Dallas Task Force Endorses Overdose Mapping

Overdose Mapping
Different types of medications and drugs | Image by Towfiqu ahamed barbhuiya/Shutterstock

A City of Dallas task force, set up to combat rising opioid deaths, has lent its support to a Texas House of Representatives bill seeking to expand and allow overdose mapping.

HB 3540, authored by Rep. John Lujan (R-San Antonio), allows cities to bypass HIPAA medical privacy rules and map locations of overdoses.

In a television interview with WFAA, District 9 Council Member Paula Blackmon endorsed the plan:

“What we can find out is where communities are having those overdoses and then we can deploy resources there, whether it through be [sic] enforcement, whether it through be [sic] recovery, education.”

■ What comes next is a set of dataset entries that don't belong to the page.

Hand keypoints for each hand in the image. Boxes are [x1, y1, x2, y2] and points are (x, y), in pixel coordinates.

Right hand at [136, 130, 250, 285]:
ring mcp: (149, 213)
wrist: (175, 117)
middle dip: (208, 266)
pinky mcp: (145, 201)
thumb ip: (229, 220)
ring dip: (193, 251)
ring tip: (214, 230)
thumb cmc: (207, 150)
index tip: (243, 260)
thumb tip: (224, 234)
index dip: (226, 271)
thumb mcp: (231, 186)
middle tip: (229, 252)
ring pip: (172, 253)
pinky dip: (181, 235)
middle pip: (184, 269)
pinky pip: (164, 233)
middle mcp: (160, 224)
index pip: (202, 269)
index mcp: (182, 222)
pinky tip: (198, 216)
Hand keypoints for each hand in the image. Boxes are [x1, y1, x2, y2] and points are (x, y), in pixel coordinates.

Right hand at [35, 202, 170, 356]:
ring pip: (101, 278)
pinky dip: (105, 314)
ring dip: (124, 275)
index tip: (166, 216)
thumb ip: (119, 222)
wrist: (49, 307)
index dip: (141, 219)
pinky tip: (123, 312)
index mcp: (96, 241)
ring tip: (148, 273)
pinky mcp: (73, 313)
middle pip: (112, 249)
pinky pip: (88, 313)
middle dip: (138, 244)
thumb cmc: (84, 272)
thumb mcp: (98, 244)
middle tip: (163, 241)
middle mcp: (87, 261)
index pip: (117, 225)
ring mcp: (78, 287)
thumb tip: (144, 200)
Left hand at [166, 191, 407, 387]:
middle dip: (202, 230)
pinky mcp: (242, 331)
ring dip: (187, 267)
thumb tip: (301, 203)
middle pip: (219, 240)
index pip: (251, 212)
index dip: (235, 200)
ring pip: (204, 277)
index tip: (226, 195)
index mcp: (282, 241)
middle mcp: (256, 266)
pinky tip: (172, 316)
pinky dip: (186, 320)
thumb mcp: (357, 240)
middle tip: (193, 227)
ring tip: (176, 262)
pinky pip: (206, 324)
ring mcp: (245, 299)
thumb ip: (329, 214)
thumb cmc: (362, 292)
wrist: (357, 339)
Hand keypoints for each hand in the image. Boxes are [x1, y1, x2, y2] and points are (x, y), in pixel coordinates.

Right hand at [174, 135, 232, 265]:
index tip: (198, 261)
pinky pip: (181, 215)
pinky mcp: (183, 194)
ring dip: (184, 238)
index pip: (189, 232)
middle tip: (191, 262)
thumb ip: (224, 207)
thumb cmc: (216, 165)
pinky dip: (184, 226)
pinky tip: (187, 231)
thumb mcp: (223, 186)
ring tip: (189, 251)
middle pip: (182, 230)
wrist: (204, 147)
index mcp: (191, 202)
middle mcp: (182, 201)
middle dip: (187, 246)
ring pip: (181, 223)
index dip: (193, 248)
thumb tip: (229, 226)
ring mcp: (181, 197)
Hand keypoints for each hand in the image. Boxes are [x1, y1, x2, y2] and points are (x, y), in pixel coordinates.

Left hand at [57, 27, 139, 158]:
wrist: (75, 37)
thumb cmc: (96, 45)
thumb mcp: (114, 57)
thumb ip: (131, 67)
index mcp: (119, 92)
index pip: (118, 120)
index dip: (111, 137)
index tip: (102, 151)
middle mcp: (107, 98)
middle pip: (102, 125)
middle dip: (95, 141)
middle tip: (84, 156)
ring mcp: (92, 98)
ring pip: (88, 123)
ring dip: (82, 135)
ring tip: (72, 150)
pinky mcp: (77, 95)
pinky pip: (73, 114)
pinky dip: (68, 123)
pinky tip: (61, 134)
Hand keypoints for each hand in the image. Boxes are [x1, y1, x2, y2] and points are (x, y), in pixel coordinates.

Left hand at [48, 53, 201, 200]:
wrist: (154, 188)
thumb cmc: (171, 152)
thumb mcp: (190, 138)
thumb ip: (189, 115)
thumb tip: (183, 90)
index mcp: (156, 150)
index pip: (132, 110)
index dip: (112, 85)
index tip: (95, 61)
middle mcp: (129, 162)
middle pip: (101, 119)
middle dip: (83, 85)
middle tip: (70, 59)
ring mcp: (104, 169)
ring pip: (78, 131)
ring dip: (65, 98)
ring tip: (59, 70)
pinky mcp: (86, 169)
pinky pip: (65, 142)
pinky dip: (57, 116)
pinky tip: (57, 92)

Nationwide, over 100,000 Americans died from drug overdoses in 2021, as tracked by the Centers for Disease Control.

In Dallas, Narcan administrations increased 70% between 2021 and 2022, according to Dallas Fire-Rescue. Narcan is a life-saving drug that can rapidly reverse the effects of an opioid overdose.

According to the City of Dallas Opioid Response website, the easiest way to prevent an overdose is to avoid illegal drugs:

“The best and easiest way to prevent fentanyl overdose is never to use illicit drugs and to avoid buying prescription pills through social media or e-commerce platforms because they may contain deadly amounts of fentanyl or methamphetamine.”

Still, Council Member Blackmon believes that in-depth education can prevent deaths where “just say no” education has failed to do so.

“We’re going to bring families together and have a really hard conversation about how to have these hard conversations with our youngsters. We’re going to focus on putting up ads. We’re going to put it out there everywhere we go because I do believe that when parents know what outcomes can happen from one pill, they will have these conversations,” Blackmon told WFAA.

The Dallas Express reached out to the offices of Council Member Blackmon and Rep. Lujan for comment but did not receive a response from either by the time of publication.